Input START

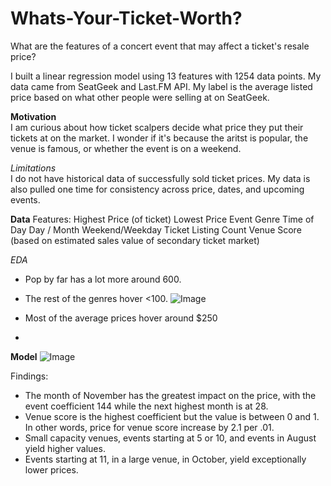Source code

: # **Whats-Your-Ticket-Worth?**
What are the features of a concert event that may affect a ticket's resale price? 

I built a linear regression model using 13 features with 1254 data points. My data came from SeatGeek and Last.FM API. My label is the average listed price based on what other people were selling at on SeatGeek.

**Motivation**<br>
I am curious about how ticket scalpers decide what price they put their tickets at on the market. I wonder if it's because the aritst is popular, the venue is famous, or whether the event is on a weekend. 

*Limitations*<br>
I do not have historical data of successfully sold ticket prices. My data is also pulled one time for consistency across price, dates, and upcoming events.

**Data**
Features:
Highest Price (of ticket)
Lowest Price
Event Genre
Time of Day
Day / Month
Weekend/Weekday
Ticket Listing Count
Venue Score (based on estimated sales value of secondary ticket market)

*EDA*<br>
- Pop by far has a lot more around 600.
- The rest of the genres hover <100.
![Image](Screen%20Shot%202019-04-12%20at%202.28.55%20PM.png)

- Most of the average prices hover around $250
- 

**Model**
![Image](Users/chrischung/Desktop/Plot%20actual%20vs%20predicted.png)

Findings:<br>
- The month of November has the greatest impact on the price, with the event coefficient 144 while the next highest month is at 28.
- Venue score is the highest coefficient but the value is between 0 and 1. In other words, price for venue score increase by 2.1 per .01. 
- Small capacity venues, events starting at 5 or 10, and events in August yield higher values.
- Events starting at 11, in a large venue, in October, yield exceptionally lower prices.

Input END
Input START

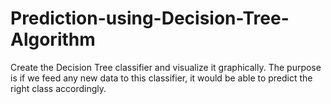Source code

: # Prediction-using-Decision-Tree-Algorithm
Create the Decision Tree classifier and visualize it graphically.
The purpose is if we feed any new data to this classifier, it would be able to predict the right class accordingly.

Input END
Input START

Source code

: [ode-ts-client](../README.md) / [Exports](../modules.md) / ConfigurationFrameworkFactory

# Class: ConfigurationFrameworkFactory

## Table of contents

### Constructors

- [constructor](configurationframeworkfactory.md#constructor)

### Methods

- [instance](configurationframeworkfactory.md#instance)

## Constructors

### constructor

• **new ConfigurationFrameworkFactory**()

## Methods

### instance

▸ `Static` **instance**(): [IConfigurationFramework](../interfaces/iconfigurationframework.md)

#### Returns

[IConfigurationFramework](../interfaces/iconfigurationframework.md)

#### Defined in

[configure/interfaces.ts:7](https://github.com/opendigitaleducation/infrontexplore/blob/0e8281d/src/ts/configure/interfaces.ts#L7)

Input END

Look through the material and copy each line that has "market".

I am curious about how ticket scalpers decide what price they put their tickets at on the market. I wonder if it's because the aritst is popular, the venue is famous, or whether the event is on a weekend. 
Venue Score (based on estimated sales value of secondary ticket market)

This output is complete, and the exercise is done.